§ Task:
Copy out every item below word for word, leaving out the pictures.

Supplied records Start Marker

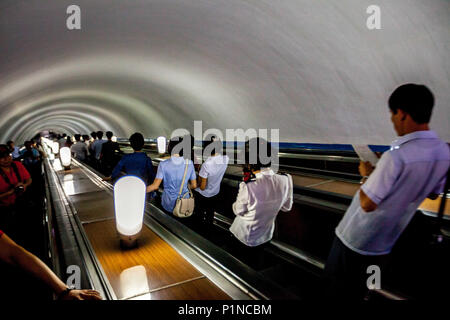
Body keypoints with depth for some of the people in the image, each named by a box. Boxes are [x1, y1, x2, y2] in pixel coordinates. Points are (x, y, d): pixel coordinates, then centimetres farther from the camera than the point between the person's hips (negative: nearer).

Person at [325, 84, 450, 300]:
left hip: (356, 238, -7)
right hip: (386, 240, 7)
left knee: (338, 288, 17)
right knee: (359, 290, 26)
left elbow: (367, 204, -26)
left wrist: (366, 174, -9)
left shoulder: (396, 156, -31)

Supplied records End Marker

§ Response area:
Body keypoints with depth for some of the people in the image, each named by a box. Boxes are [x1, y1, x2, y2] in pixel coordinates. Points are (x, y, d): pixel coordinates, then centimetres farther from the camera than the point between the person's hips (negative: nearer).

Person at [325, 84, 450, 300]:
left hip: (356, 238, -7)
right hip: (386, 240, 7)
left knee: (338, 288, 17)
right knee: (359, 290, 26)
left elbow: (367, 204, -26)
left wrist: (366, 174, -9)
left shoulder: (396, 156, -31)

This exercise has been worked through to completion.